Posttransfusion purpura (PTP) (platelet count 5000/microliter) was diagnosed in a female patient (never transfused, gravida IV, para IV) 1 week after transfusion for hysterectomy in 1978. She did not respond to pooled random-donor platelets but recovered following a single plasma exchange. Her platelets were PlA1 negative, and her plasma contained potent anti-PlA1. In 1986, her sister (never transfused, gravida III, para III) developed PTP (platelet counts 5-15,000/microliter) following surgery-associated transfusion. She did not respond to pooled random-donor platelets.
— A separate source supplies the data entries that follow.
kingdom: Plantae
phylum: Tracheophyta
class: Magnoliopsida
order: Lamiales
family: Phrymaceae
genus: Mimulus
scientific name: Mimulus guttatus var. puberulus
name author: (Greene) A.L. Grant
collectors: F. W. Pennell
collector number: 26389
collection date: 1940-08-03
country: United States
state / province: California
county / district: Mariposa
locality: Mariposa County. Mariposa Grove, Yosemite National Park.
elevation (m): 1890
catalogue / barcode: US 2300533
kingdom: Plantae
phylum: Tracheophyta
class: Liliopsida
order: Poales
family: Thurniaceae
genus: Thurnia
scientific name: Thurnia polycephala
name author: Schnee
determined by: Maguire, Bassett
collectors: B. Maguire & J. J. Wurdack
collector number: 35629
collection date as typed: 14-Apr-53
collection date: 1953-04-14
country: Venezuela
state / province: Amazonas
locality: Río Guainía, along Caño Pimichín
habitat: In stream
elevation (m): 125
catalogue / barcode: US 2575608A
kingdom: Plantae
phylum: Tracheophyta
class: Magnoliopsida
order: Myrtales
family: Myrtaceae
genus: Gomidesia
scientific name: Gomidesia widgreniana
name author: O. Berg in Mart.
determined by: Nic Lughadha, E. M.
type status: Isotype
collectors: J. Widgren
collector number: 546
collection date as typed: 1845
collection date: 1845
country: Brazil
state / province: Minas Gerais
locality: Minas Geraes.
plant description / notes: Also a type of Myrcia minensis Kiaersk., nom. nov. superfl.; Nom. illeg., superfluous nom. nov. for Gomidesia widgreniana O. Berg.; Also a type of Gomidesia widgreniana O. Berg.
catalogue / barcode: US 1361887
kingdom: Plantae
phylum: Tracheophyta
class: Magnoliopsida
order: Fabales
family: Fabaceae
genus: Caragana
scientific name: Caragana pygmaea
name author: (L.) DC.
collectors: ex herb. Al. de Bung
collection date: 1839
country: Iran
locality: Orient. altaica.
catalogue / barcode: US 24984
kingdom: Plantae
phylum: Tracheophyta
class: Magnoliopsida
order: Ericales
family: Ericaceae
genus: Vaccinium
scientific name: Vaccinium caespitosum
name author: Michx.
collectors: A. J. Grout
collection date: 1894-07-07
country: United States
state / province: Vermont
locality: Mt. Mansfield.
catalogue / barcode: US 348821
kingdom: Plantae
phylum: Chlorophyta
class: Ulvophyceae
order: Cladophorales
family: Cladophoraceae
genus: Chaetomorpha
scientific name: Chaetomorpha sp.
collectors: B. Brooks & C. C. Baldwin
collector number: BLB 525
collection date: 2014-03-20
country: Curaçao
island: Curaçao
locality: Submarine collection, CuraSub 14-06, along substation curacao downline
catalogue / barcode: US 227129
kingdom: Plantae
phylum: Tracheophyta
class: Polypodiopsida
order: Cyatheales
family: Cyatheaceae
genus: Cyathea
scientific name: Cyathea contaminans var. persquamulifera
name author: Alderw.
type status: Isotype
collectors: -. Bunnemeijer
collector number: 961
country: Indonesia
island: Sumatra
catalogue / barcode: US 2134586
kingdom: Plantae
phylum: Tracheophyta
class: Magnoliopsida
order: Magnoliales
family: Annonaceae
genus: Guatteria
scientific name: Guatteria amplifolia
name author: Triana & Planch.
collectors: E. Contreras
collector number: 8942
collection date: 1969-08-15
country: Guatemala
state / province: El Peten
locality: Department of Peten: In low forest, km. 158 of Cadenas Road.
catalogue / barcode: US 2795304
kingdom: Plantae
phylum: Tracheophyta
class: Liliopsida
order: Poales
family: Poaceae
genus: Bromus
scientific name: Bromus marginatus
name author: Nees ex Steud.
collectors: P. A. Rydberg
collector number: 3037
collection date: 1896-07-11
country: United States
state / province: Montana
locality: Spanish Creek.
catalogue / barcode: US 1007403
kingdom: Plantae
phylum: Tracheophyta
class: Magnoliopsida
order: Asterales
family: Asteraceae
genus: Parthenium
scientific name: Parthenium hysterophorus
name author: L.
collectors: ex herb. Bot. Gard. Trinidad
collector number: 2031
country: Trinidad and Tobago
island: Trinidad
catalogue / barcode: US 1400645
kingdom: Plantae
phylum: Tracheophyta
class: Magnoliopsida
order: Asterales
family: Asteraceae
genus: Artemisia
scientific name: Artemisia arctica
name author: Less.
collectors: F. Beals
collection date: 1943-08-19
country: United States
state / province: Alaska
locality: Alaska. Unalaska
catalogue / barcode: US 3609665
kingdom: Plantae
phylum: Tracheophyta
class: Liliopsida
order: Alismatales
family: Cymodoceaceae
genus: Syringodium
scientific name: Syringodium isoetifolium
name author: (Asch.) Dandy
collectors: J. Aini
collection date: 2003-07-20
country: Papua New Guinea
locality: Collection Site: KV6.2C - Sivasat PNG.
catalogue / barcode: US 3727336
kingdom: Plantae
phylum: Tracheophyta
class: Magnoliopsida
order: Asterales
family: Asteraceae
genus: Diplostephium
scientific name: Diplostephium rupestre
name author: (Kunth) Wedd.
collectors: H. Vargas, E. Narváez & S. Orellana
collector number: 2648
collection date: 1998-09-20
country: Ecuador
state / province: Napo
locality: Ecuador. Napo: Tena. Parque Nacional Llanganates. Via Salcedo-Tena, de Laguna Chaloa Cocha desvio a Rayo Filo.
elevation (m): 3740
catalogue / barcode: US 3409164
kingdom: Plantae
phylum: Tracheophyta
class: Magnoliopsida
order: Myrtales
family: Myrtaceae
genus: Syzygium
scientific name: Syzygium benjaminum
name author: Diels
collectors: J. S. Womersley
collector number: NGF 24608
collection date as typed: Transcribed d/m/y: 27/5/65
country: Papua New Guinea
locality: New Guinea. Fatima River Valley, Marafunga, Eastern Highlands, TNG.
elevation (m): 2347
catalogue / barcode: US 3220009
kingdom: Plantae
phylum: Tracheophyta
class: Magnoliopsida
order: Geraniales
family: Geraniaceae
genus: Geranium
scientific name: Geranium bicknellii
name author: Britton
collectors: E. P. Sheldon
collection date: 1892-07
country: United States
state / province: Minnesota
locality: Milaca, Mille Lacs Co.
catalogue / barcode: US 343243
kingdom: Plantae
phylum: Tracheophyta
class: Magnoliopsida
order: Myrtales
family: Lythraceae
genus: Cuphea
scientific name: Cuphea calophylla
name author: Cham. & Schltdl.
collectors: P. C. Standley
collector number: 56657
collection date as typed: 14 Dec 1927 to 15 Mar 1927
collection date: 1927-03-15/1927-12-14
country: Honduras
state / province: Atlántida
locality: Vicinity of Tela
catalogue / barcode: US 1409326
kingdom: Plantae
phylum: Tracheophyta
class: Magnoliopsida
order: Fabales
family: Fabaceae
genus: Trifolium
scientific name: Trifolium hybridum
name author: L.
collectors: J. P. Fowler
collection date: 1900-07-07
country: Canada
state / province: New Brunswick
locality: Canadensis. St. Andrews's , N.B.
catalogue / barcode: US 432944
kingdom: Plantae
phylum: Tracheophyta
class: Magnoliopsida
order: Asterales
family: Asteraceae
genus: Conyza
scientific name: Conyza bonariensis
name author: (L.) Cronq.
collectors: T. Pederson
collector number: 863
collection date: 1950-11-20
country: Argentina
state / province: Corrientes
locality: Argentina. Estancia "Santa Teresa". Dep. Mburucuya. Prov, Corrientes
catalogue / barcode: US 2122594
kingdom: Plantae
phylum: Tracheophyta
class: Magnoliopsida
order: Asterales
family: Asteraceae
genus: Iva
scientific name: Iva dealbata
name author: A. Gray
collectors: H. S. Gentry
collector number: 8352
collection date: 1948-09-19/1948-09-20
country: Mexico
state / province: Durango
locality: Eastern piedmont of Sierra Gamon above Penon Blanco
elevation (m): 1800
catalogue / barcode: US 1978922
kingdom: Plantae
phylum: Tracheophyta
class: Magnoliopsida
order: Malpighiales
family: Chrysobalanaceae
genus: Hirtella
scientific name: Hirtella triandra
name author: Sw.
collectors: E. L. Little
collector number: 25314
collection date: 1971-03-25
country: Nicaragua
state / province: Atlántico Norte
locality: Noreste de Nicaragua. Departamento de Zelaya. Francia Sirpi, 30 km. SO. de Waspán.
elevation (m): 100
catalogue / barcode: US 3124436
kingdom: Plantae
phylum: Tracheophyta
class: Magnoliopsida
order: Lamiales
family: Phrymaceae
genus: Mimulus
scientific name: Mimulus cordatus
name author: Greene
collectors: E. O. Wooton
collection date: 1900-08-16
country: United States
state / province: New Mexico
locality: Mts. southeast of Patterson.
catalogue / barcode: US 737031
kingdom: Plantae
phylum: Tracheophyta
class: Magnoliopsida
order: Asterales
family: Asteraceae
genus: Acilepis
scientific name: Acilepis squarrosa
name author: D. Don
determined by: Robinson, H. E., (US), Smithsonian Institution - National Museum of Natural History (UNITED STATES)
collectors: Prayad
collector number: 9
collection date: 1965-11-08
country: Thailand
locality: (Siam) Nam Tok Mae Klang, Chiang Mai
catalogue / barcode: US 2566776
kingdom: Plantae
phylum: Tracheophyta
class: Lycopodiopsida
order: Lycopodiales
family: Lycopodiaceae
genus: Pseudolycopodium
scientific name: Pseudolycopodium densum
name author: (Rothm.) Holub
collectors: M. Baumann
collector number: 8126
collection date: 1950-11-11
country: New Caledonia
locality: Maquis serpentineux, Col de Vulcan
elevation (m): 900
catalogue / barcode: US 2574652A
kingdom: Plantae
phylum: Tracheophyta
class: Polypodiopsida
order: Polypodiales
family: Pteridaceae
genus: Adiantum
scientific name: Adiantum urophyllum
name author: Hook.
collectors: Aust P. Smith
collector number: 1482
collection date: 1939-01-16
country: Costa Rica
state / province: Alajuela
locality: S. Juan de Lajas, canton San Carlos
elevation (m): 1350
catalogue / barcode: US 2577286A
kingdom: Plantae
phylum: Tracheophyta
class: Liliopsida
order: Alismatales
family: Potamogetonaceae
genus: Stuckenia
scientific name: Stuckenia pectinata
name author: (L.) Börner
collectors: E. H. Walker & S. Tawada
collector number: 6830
Platelet-associated IgG was markedly elevated (5365) molecules/platelet; normal, less than 660); her plasma contained a potent platelet antibody with anti-PlA1 specificity. Her platelets were subsequently shown to be PlA1 negative. The platelet count did not rise above 30,000 per microliter, despite 3 days of high-dose methylprednisolone sodium succinate and 2 weeks of prednisone (80 mg/day). Later, her platelet count increased and remained normal after steroids were discontinued. The two sisters proved to be HLA-identical, and each possessed one haplotype carrying the DR3 marker, which has been implicated as a risk factor in neonatal alloimmune thrombocytopenia associated with anti-PlA1.